Si le thème de la mort, de la déchéance, de la tentation du suicide, du caractère illusoire des relations humaines (« Le principe fondamental de la vie, c’est la méchanceté ») éclaire d’une sombre lumière ce journal de deux cent vingt-trois pages aux accents cioraniens dont on ne ressort pas indemne, on trouve aussi, sur ce chemin âpre et caillouteux, un éloge de la création (« Tant qu’il y a une œuvre, il y a un refuge »), de la musique, de l’automne à Berlin. Comme pour s’excuser, Imre Kertész se laisse même à confesser qu’il aime la vie : « Comment puis-je vivre tout court – Et pourtant en ce moment, je j’avoue, j’aime la vie. Cette confession ne recèle-t-elle pas un danger ? Est-il permis de faire un tel aveu ? ».
Au fil des pages, l’auteur ne cesse de revenir sur son prix Nobel qu’il regarde avec détachement (« si j’ai été déporté, ce n’était pas pour recevoir le prix Nobel, mais pour être tué ; tout ce qui m’est arrivé d’autre relève de l’anecdote. Que je n’aie pas eu le prix Nobel est aussi absurde que si je l’avais eu »). Il retrace également la genèse de son roman Liquidation et nous parle, à l’instar de Gustave Flaubert dans sa correspondance avec Louise Colet, de son travail littéraire quotidien, souvent harassant, ennuyeux, dégoûtant, difficilement conciliable avec la vie conjugale : « l’écriture me dégoûte, mes propres écrits me dégoûtent ».
De cette plongée dans le vide abyssal qui hante l’un des grands écrivains de ce siècle, on comprend que la littérature soit affaire de survie, de nécessité vitale, en butte à l’infracassable noyau de nuit, où « le soleil est comme un message de l’enfer ».
Olivier Verdun
Écrivain hongrois mondialement connu, Imre Kertész est né à Budapest en 1929. Déporté à l’âge de quinze ans à Auschwitz, transféré à Buchenwald et au camp de travail de Zeitz, rescapé de l’horreur concentrationnaire, il vit ensuite sous le régime stalinien jusqu’à l’effondrement de la Hongrie.
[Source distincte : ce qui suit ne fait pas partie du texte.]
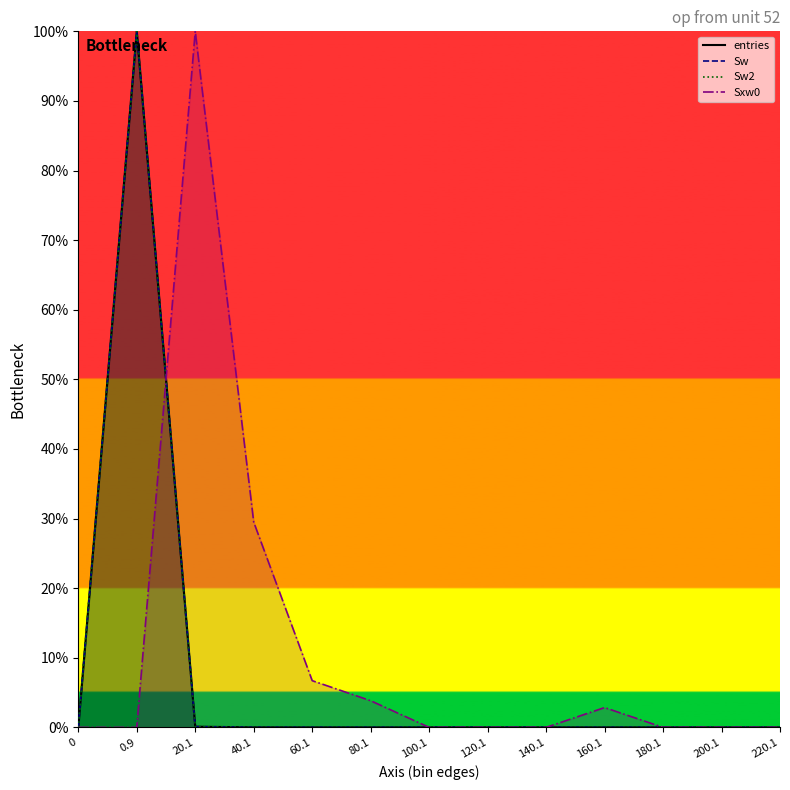

True or false: Sw and entries intersect in this chart.

False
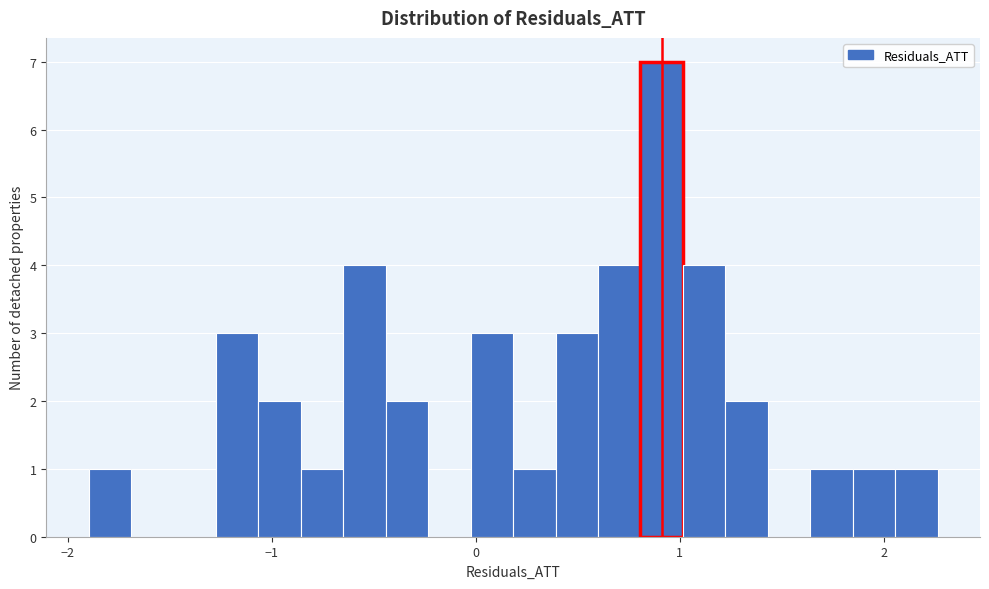

Read against the x-axis, roughly where is the centre of the tallest bar?

0.9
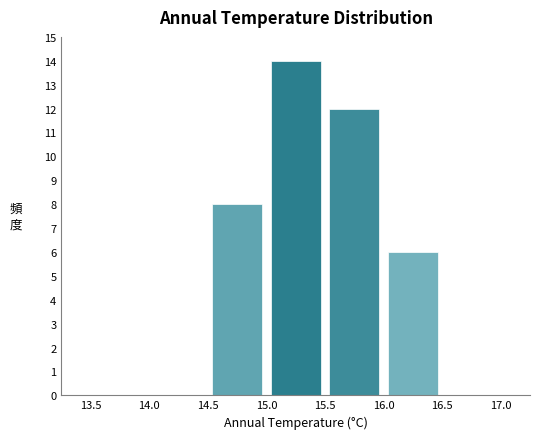

Which range on the x-axis has the tallest bar?

15.0 to 15.5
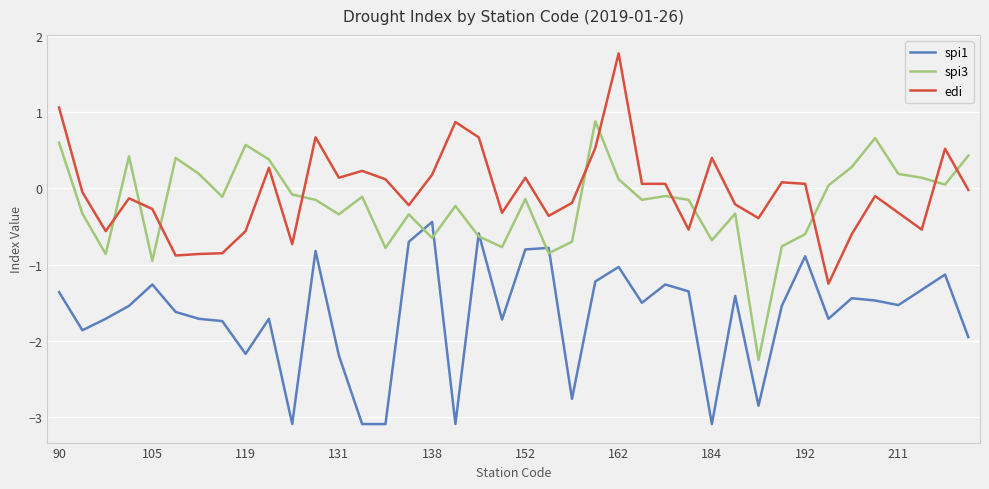

How many times do spi3 and edi cross each other?

11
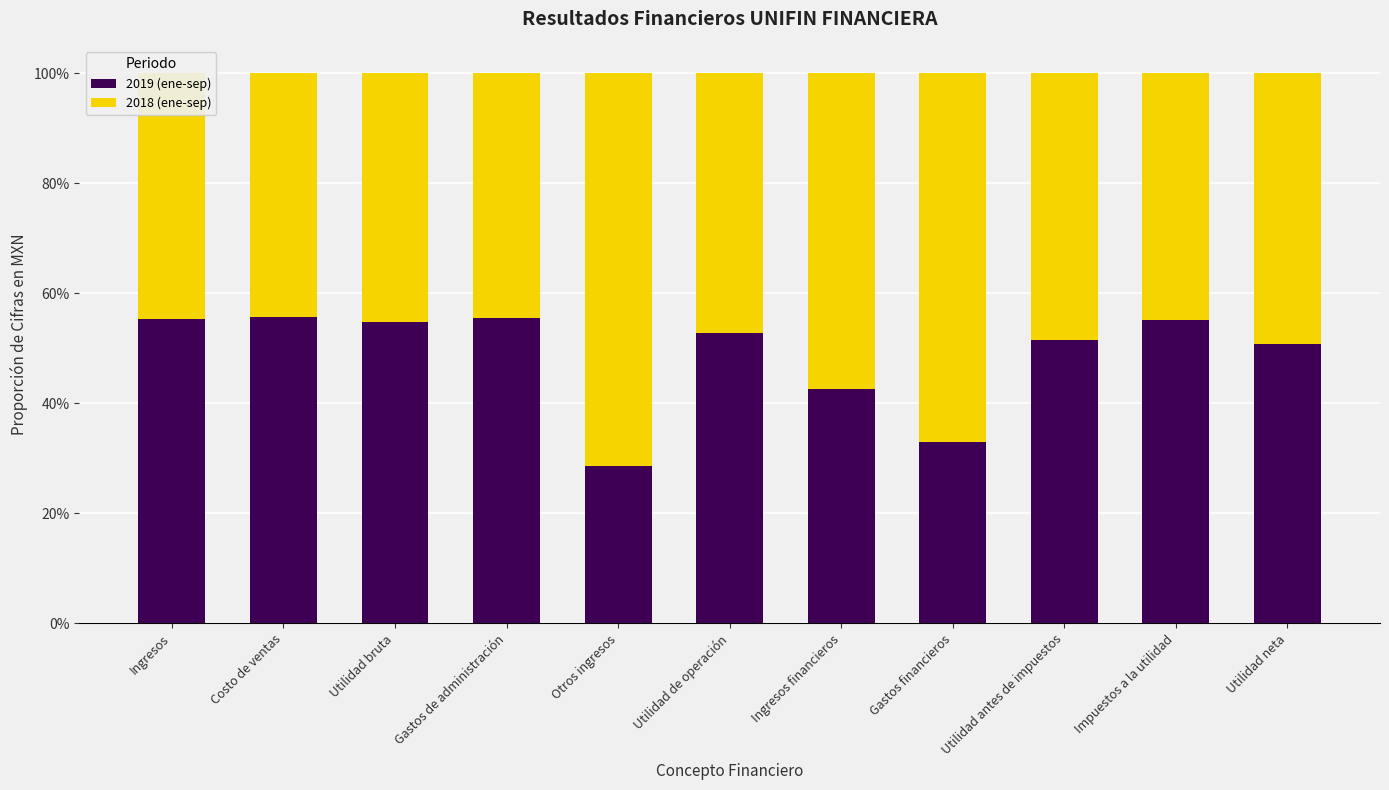

What are all the series names shown in the legend?

2019 (ene-sep), 2018 (ene-sep)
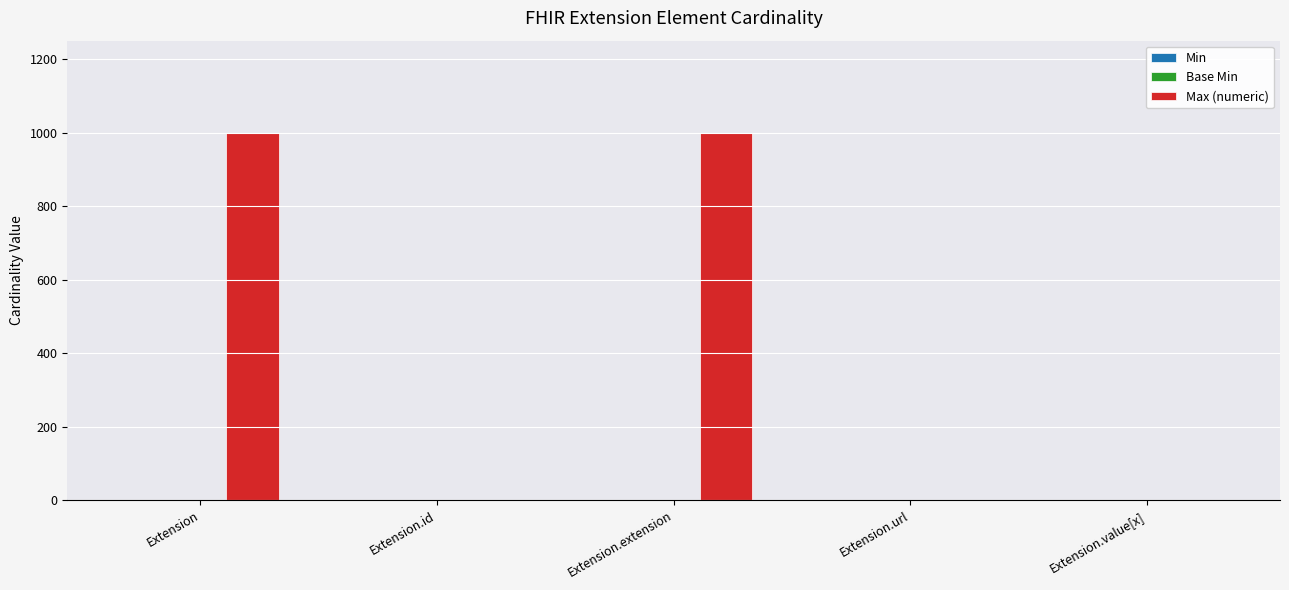

The value of Max (numeric) at Extension.extension is 999. True or false?

True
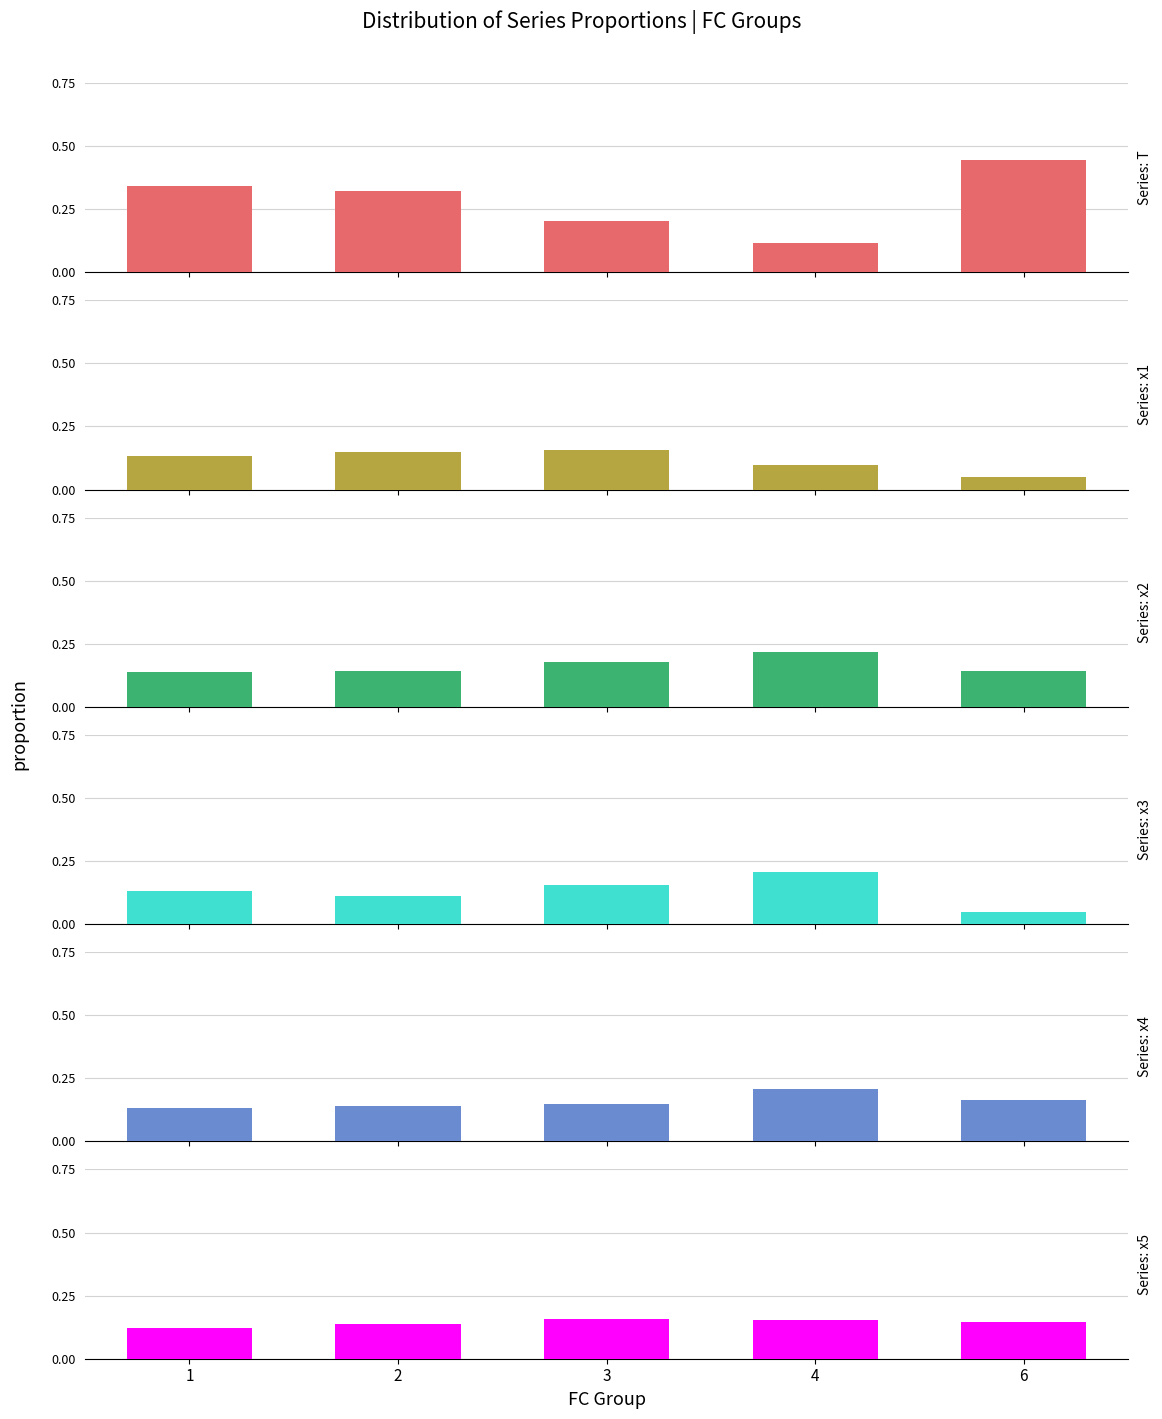

Which series changed the most between 3 and 4?

T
Il reçoit le Prix Nobel de Littérature en 2002 « pour une œuvre qui dresse l’expérience fragile de l’individu contre l’arbitraire barbare de l’histoire ». Il est l’auteur de nombreux ouvrages, publiés en France par Actes Sud, dont Kaddish pour l’enfant qui ne naîtra pas (1995), Le chercheur de traces (2003), Liquidation (2004), L’holocauste comme culture (2009), Journal de galère (2012). Être sans destin (1998) est sans conteste son œuvre maîtresse : dans la lignée de Franz Kafka, il y raconte l’histoire, la sienne, celle d’un individu « tombé soudain au beau milieu d’une pièce de théâtre insensée » où il ne connaît pas très bien son rôle – sa vie dans l’enfer des camps, son conditionnement à l’entreprise de déshumanisation, son retour à Budapest.